Can 2025 : les raisons du retrait tardif du titre au Sénégal révélées

La décision de la Confédération africaine de football (CAF) de retirer le titre de la Coupe d’Afrique des Nations (CAN) 2025 au Sénégal, attribuant la victoire au Maroc, a créé une vive polémique. Annoncée deux mois après la finale, cette mesure suscite de nombreuses interrogations sur les raisons de ce délai exceptionnel.

Une finale de can 2025 au cœur d’une polémique sportive

La finale de la CAN 2025, remportée initialement par le Sénégal, est désormais au centre d’une controverse majeure. La CAF a décidé de sanctionner le Sénégal en faveur du Maroc, pays organisateur de la compétition, en raison d’un recours déposé par la délégation marocaine. Ce revirement tardif intrigue autant qu’il divise la communauté footballistique.

Dès le lendemain de la finale, jouée le 18 janvier, le Maroc avait contesté le résultat.
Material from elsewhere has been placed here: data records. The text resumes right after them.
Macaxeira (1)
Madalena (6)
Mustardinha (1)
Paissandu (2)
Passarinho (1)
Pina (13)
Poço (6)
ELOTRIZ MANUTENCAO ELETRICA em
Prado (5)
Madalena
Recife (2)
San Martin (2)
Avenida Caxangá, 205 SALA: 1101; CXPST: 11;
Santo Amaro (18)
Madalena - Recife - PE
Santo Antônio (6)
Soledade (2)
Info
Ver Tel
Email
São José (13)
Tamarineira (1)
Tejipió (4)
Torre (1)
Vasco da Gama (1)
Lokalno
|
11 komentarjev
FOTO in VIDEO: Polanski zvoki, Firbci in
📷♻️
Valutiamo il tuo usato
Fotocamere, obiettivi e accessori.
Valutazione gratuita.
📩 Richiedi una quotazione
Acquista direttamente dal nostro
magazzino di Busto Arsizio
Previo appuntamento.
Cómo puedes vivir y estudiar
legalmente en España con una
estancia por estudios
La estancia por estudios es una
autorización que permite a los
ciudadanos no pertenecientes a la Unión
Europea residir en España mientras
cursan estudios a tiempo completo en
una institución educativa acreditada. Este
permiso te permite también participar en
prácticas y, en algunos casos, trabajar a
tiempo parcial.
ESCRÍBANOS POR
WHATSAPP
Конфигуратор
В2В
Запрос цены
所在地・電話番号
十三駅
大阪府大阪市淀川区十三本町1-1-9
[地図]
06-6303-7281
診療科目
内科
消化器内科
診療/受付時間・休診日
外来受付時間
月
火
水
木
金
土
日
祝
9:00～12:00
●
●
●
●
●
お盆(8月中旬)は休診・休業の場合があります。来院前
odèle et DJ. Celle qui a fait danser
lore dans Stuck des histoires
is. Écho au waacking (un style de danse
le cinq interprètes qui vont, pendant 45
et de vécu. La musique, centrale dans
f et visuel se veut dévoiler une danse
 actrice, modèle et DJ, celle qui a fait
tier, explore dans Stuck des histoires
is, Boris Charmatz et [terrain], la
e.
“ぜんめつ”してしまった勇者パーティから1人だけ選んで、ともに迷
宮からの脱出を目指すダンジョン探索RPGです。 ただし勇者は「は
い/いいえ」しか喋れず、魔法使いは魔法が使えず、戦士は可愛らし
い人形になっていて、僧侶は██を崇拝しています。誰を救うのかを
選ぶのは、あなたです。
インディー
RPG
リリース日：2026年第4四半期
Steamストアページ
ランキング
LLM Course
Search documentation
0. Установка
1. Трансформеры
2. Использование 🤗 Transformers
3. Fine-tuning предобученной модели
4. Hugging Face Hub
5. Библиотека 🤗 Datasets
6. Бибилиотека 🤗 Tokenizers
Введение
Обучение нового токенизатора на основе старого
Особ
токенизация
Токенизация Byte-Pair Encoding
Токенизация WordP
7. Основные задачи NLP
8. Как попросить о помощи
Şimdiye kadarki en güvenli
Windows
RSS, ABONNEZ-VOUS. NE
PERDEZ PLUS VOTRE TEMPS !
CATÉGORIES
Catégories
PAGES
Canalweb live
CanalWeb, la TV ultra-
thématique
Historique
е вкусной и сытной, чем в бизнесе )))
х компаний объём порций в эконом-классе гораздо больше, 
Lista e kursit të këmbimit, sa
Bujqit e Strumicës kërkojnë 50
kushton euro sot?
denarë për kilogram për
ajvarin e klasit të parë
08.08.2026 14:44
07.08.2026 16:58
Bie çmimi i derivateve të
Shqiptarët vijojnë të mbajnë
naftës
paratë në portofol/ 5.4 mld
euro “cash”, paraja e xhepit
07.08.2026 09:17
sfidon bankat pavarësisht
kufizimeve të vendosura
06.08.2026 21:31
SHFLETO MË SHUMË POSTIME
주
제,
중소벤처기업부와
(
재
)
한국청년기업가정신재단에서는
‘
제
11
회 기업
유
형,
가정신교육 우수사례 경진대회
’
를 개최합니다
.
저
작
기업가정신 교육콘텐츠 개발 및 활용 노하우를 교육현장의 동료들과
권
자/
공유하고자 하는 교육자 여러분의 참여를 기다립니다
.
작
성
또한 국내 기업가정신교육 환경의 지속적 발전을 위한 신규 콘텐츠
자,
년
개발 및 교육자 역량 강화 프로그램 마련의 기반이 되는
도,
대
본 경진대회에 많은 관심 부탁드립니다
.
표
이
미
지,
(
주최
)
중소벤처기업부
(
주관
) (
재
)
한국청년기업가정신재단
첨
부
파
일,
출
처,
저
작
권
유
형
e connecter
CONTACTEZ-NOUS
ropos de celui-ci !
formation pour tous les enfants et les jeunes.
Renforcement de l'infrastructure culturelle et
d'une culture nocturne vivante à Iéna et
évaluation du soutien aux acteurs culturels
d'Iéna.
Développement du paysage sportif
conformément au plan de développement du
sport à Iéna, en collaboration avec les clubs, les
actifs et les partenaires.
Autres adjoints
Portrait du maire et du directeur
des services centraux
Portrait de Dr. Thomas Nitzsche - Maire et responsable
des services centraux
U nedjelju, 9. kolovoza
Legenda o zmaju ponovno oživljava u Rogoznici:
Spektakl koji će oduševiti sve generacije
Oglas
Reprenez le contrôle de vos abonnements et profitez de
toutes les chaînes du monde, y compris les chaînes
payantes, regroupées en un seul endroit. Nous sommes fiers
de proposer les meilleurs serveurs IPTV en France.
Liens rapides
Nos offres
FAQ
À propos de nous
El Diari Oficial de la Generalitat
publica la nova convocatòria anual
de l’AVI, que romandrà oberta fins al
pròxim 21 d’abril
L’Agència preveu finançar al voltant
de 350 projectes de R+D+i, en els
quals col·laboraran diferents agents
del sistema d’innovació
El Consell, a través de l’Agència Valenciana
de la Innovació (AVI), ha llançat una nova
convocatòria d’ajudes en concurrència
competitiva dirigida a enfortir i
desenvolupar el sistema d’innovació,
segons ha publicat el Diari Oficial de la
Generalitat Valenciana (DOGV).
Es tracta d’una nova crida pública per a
Les autorités marocaines s’appuyaient sur les articles 82 et 84 du règlement de la FIFA, stipulant qu’un joueur quittant le terrain avant la fin du match doit être sanctionné par une défaite sur tapis vert. Initialement, le sélectionneur sénégalais Pape Tiaw avait écopé de cinq matchs de suspension. Cependant, cette décision avait elle-même été contestée par le Maroc, entraînant un nouveau verdict rendu plus de deux mois après l’événement.

Un calendrier judiciaire qui interroge

La rapidité avec laquelle cette décision a été rendue, à 22h30 un soir de semaine, a surpris l’ensemble des observateurs. Même les responsables marocains ont nuancé leur position dans un communiqué, précisant qu’ils ne cherchaient pas à obtenir gain de cause au détriment des performances sportives du Sénégal.

Face à cette situation, la fédération sénégalaise a réagi sans délai en annonçant son intention de saisir le Tribunal arbitral du sport pour contester cette décision. Cette affaire a également mis en lumière les divisions au sein de la communauté sportive : certains estiment qu’il est impératif de respecter strictement le règlement, tandis que d’autres considèrent qu’il est inacceptable de retirer un trophée obtenu sur le terrain plusieurs semaines après la compétition.

Pour Nathalie Iannetta, directrice des Sports de Radio France, « cette finale sera probablement la plus longue de l’histoire du football ». Une déclaration qui résume l’ampleur des débats et des émotions suscités par cette affaire.

Des répercussions immédiates sur le paysage footballistique africain

  • Un titre contesté : Le Sénégal, initialement sacré champion d’Afrique, voit son titre remis en cause, ce qui impacte directement sa crédibilité sportive.
  • Un Maroc sacré malgré lui : Bien que bénéficiaire de cette décision, le Maroc se retrouve dans une position délicate, devant gérer les conséquences d’une victoire obtenue par voie administrative.
  • Un climat de méfiance : Cette polémique pourrait ébranler la confiance des équipes africaines envers les instances dirigeantes du football continental.

Que réserve l’avenir pour le football africain ?

Cette affaire soulève des questions fondamentales sur la gouvernance du football en Afrique. Avec plusieurs recours possibles et une fédération sénégalaise déterminée à défendre ses intérêts, l’issue de ce litige reste incertaine. Une chose est sûre : cette situation pourrait servir de précédent et inciter les instances dirigeantes à clarifier et à appliquer plus rigoureusement les règlements lors des prochaines éditions de la CAN.

En attendant, la polémique continue de faire rage, divisant les supporters et alimentant les débats sur l’équité et la transparence dans le sport africain.